To investigate the effect of miR-200b-3p on lipid accumulation and cholesterol efflux, foam cells were transfected with a miR-200b-3p inhibitor and the expression of miR-200b-3p was measured by RT-qPCR. The expression of miR-200b-3p was distinctly decreased in foam cells transfected with miR-200b-3p inhibitor compared with cells transfected with inhibitor-control (Fig. 2A), suggesting the successful transfection. Subsequently, lipid content was evaluated by Oil Red O staining. The results demonstrated that the number of orange particles in the cytoplasm was decreased in cells transfected with the miR-200b-3p inhibitor compared with cells transfected with inhibitor control (Fig. 2B and C), suggesting that miR-200b-3p inhibition could decrease lipid accumulation.
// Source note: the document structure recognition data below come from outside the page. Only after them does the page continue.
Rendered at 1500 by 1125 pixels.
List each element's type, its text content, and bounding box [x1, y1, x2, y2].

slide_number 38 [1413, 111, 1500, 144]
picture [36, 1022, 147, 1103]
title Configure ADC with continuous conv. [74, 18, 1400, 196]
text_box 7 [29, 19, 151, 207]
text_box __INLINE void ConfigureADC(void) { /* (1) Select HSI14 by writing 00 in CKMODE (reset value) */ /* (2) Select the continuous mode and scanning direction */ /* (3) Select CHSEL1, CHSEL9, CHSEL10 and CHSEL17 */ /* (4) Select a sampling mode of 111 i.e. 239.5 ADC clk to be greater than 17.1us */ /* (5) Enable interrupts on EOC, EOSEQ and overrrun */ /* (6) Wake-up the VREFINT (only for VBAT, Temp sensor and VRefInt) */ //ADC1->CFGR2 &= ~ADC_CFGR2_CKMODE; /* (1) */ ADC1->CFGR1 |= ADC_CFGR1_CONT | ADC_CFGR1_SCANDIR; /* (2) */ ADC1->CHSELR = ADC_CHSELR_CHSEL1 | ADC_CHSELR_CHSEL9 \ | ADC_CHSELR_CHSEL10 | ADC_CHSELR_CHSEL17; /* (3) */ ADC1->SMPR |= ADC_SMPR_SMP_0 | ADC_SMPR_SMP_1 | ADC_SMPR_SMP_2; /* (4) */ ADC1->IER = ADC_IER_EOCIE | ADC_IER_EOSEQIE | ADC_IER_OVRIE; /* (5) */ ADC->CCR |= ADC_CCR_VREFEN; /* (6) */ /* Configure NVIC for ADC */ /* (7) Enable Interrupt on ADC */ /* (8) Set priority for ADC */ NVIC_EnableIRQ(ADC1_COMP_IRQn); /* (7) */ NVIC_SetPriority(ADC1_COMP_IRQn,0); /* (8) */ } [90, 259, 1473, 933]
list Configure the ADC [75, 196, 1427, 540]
Furthermore, the levels of cholesterol in the foam cells and in foam cell culture media were analyzed by ELISA. The TC, FC and EC levels in the foam cells transfected with the miR-200b-3p inhibitor were significantly decreased compared with those in foam cells transfected with the inhibitor-control (P<0.05; Table II); however, the EC/TC ratio was not significantly changed in foam cells transfected with the miR-200b-3p inhibitor (Table II). Furthermore, FC level in the culture media of foam cells transfected with the miR-200b-3p inhibitor was significantly increased compared with that in the culture media of foam cells transfected with inhibitor control (P<0.05; Table III). To analyze the effect of miR-200b-3p on cholesterol efflux in foam cells derived from macrophages, the cholesterol efflux rate of the foam cells was calculated according to the following equation: Cholesterol efflux rate % = culture media FC/(FC in culture media + FC in foam cells) x100%. As seen in Table IV, the cholesterol outflow of the foam cells transfected with the miR-200b-3p inhibitor was significantly higher than that of the inhibitor-control cells (P<0,05), which indicated that miR-200b-3p inhibition may enhance cholesterol efflux in RAW264.7-derived foam cells.
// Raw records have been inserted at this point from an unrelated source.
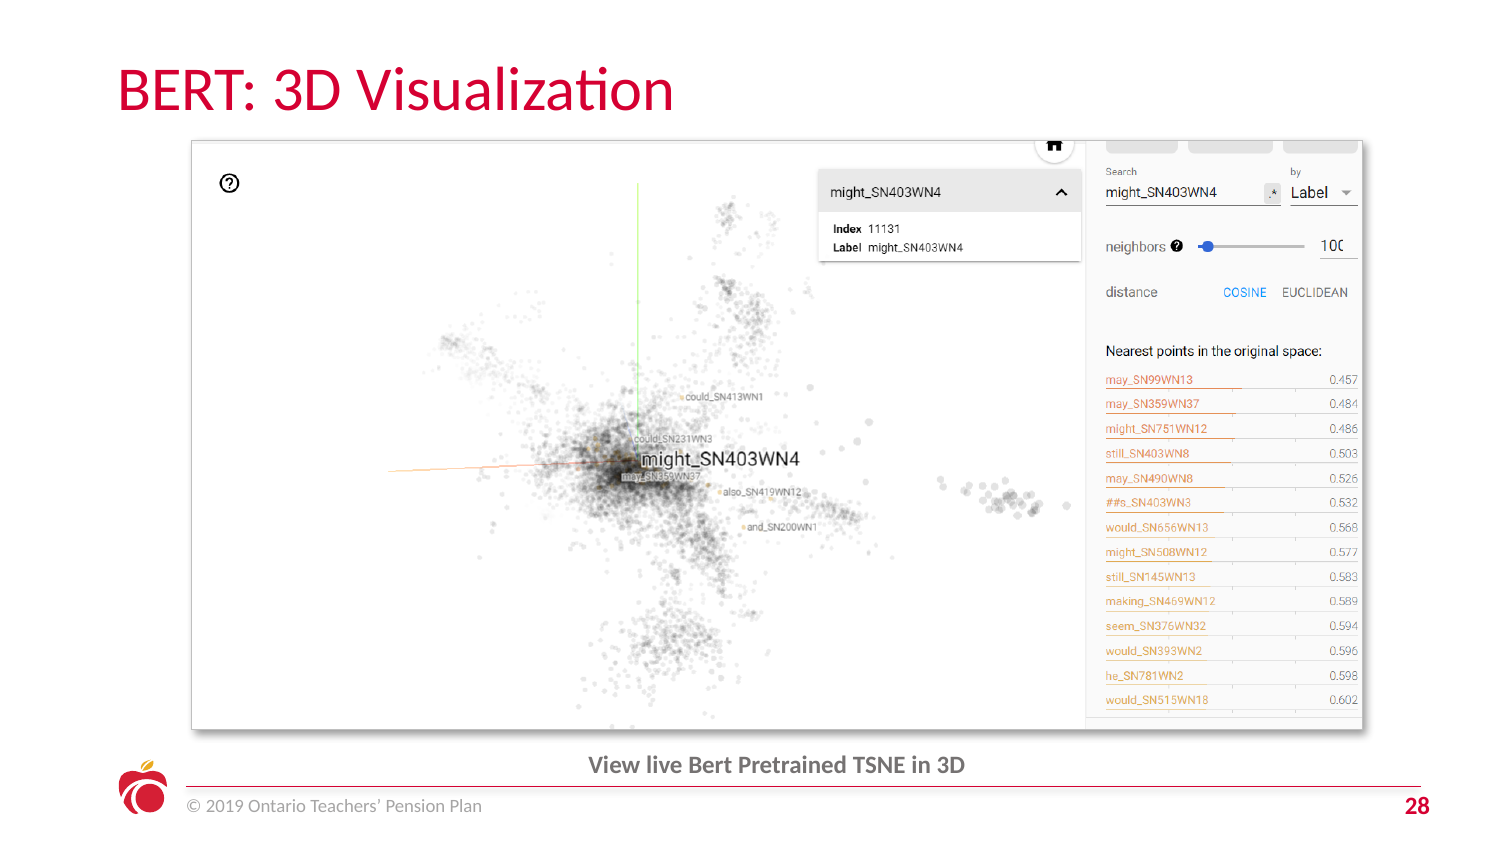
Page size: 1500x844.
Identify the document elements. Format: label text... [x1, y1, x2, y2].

title BERT: 3D Visualization [102, 30, 1407, 141]
text_box View live Bert Pretrained TSNE in 3D [573, 741, 982, 786]
footer © 2019 Ontario Teachers’ Pension Plan [170, 786, 646, 824]
slide_number 28 [1095, 782, 1446, 827]
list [191, 140, 1364, 730]
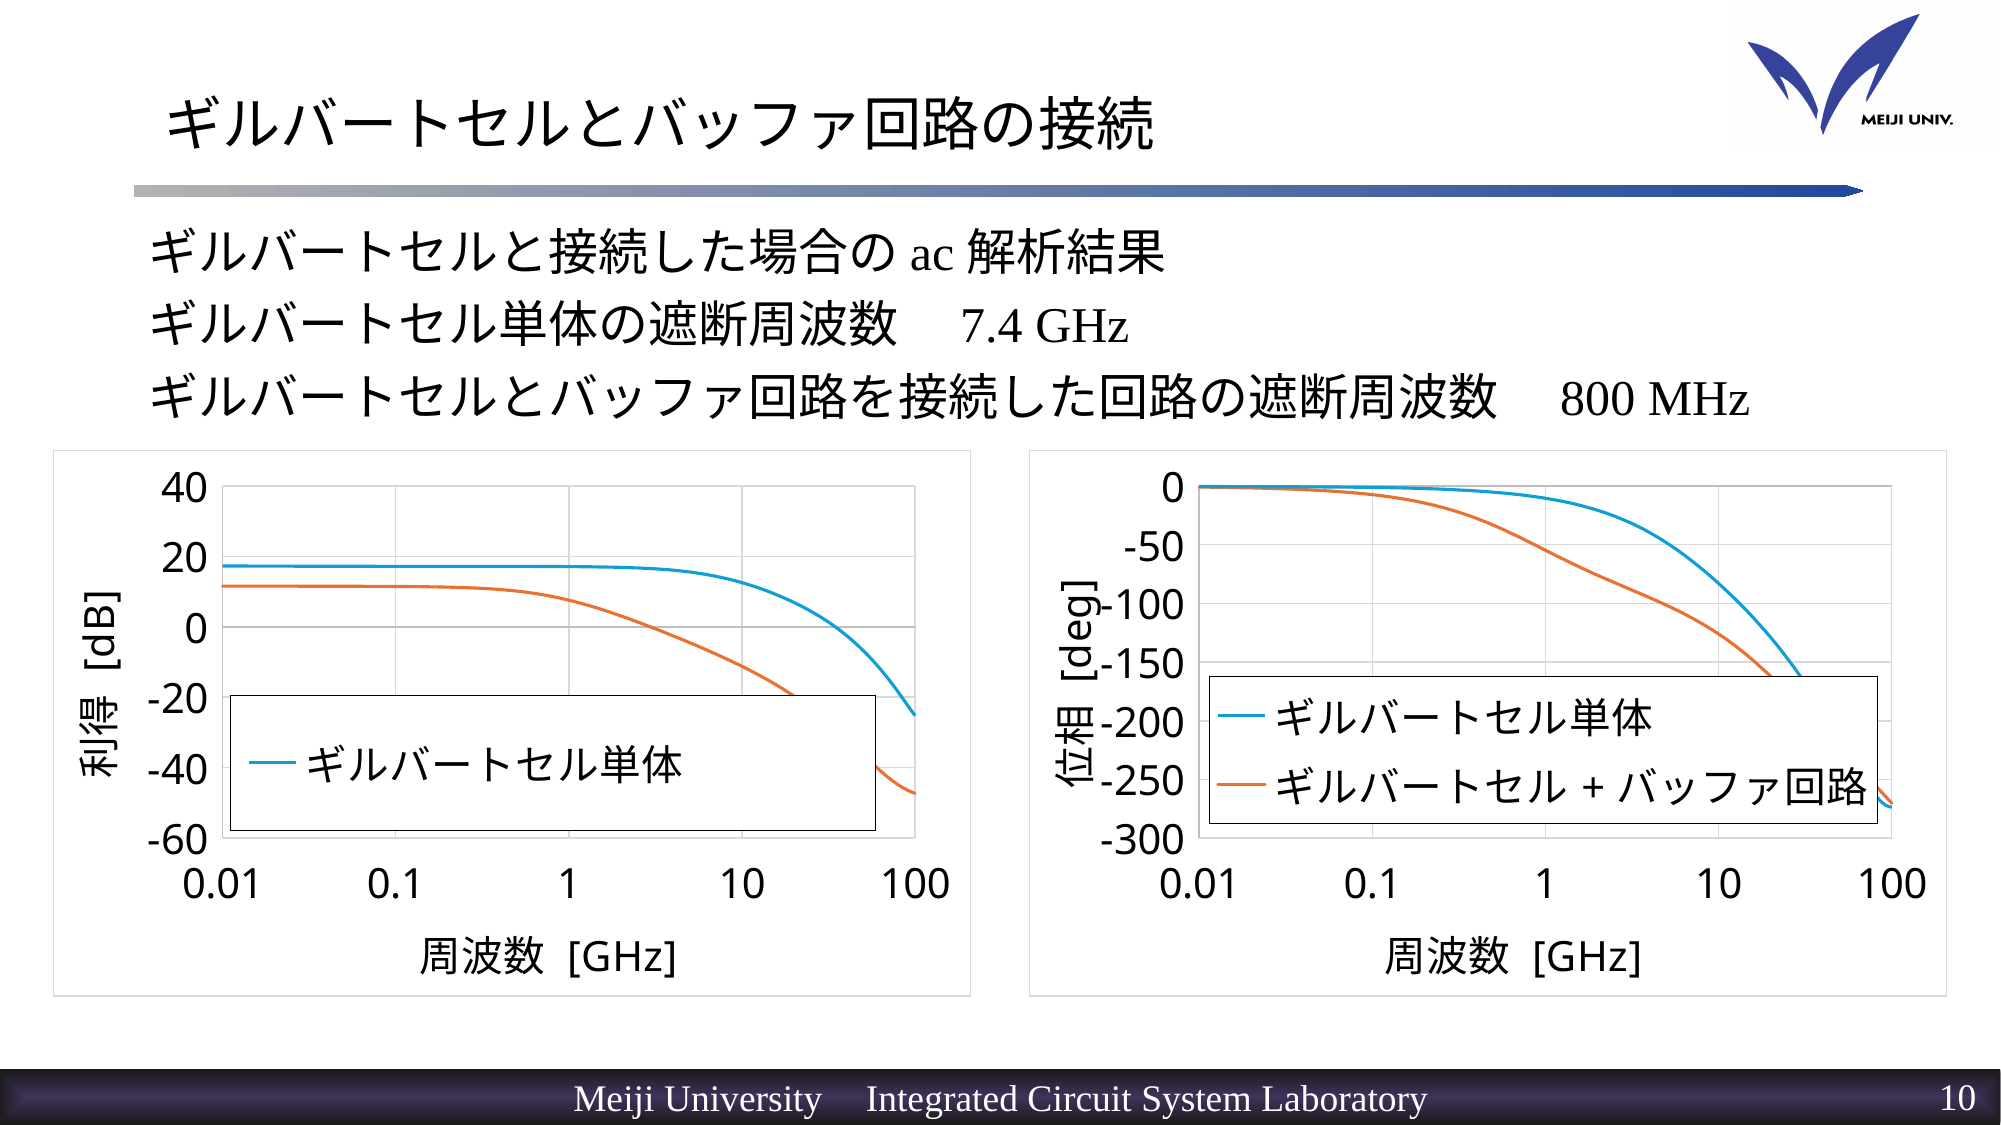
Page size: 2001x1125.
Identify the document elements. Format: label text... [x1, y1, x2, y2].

picture [1731, 1, 2000, 151]
title ギルバートセルとバッファ回路の接続 [149, 42, 1845, 202]
chart [52, 449, 971, 997]
list ギルバートセルと接続した場合のac解析結果 ギルバートセル単体の遮断周波数 7.4 GHz ギルバートセルとバッファ回路を接続した回路の遮断周波数 800 MHz [133, 212, 1846, 997]
chart [1029, 449, 1948, 997]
Taken together, these findings suggested that inhibition of miR-200b-3p may decrease lipid accumulation and enhance cholesterol efflux.
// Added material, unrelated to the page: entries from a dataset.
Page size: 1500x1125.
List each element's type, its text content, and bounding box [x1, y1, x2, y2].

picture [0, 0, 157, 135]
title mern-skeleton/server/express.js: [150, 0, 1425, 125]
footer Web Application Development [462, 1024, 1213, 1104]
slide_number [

In human lung adenocarcinoma cell lines, miR-200b-3p targets ABCA1 and negatively regulates the expression of ABCA1(17). To investigate whether miR-200b-3p could target ABCA1 in RAW264.7-derived foam cells, WT and MUT ABCA1 3'-UTRs were designed (Fig. 3A) and co-transfected into foam cells. Then, luciferase activity was evaluated. As presented in Fig. 3B, luciferase activity in cells transfected with miR-200b-3p mimic and the WT ABCA1 3'-UTR was decreased compared with that in cells transfected with miR-200b-3p mimic and MUT ABCA1 3'-UTR.

A rescue experiment was performed to determine the relationship between miR-200b-3p and ABCA1. To do so, foam cells were co-transfected with a miR-200b-3p inhibitor and si-ABCA1. The mRNA and protein expression of ABCA1 in cells transfected with si-ABCA1 and miR-200b-3p inhibitor was partly downregulated (Fig. 4A and B). Furthermore, si-ABCA1 partly abrogated the alleviation of lipid accumulation (Fig. 4C and D) and acceleration of cholesterol efflux (Table V) induced by miR-200b-3p inhibitor.

Taken together, these data suggested that miR-200b-3p inhibitor may alleviate lipid accumulation and accelerate cholesterol efflux by positively regulating ABCA1 in RAW264.7-derived foam cells.